What are they taking back the night from? Violence. Rape. Abuse.
Held all over the world, the concept originated in 1975 after a woman named Susan Alexander Speeth was brutally stabbed to death walking home in Philadelphia.
Now forty years later, women and men all over the world gather to protest violence and sexual abuse and honor those living and dead who have been subjected to such things.
Chatham, which has long been considered a safe space for women, has always supported Take Back the Night rallies.
“It’s important for us to have Take Back the Night as it provides an opportunity for the Chatham Community to share their stories and reflect on the idea of domestic violence in all forms,” said Student Affairs Stephanie Reynolds. “A time honored tradition as a part of the rally has been survivors sharing their stories.”
Reynolds also spoke about the importance of breaking the silence surrounding domestic violence and raising awareness adding, “This is a unique occasion for us to come together to share stories and experiences as well as to increase awareness of an issue that isn’t often talked about.”
To quote Andrea Dworkin from “The Night and Danger,” “Women are often told to be extra careful and take precautions when going out at night. In some parts of the world, even today, women are not allowed out at night. So when women struggle for freedom, we must start at the beginning by fighting for freedom of movement, which we have not had and do not now have. We must recognize that freedom of movement is a precondition for anything else. It comes before freedom of speech in importance because without it freedom of speech cannot in fact exist.”

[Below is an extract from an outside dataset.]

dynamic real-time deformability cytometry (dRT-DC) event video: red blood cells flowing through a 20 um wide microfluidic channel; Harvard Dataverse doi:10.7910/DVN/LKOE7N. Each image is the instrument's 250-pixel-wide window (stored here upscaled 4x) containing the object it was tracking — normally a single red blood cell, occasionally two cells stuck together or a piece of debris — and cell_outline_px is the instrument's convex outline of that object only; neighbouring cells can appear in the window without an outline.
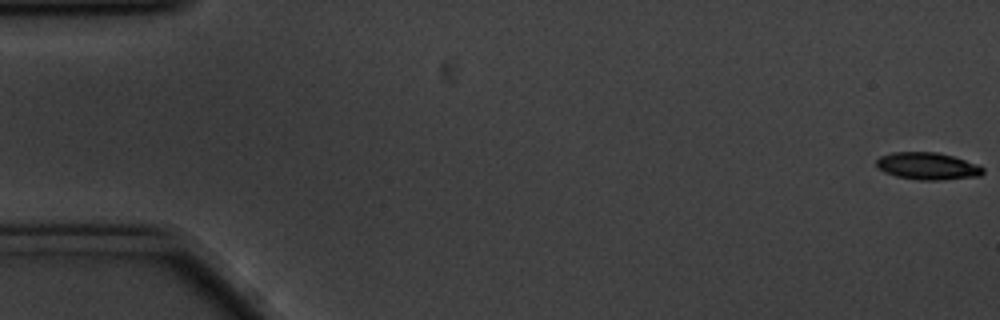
{"species": "common noctule bat (a hibernating species)", "species_latin": "Nyctalus noctula", "temperature_condition": "cold", "stored_images_in_passage": 16, "camera_frame_rate_fps": 3000, "um_per_image_px": 0.085, "animal": {"sex": "male", "body_mass_g": 20.1, "forearm_length_mm": 53.5}, "frame": {"image": 1, "passage_image": 1, "time_ms": 0.0, "image_size_px": [1000, 320], "cell_outline_px": [[984, 172], [980, 176], [940, 180], [920, 180], [896, 176], [884, 172], [876, 164], [876, 160], [880, 156], [892, 152], [936, 152], [952, 156], [976, 164], [984, 168]], "centroid_in_image_um": [78.83, 14.12], "position_along_channel_um": 6.2, "area_um2": 16.76}}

Student Affairs as always has been organizing the event and allowing students to take a hands on approach to tailoring the rally to their views.
Over the past week and in the days leading up the rally, the student organizers will be tabling in Anderson. At these tables anyone interested will be allowed to create posters for the event itself.
The rally will also serve as a drive for an organization called On The Spot, a Pittsburgh based non-profit dedicated to making sure girls who are in the foster care system have access to the sanitary products all women and girls of a certain age require. The organization works with Planned Parenthood to supply schools with pads and tampons to hand out to girls who find themselves, as the title would suggest, on the spot.
The rally will be held on March 3 at 8:30 p.m. on the Old Quad between Welker and Falk.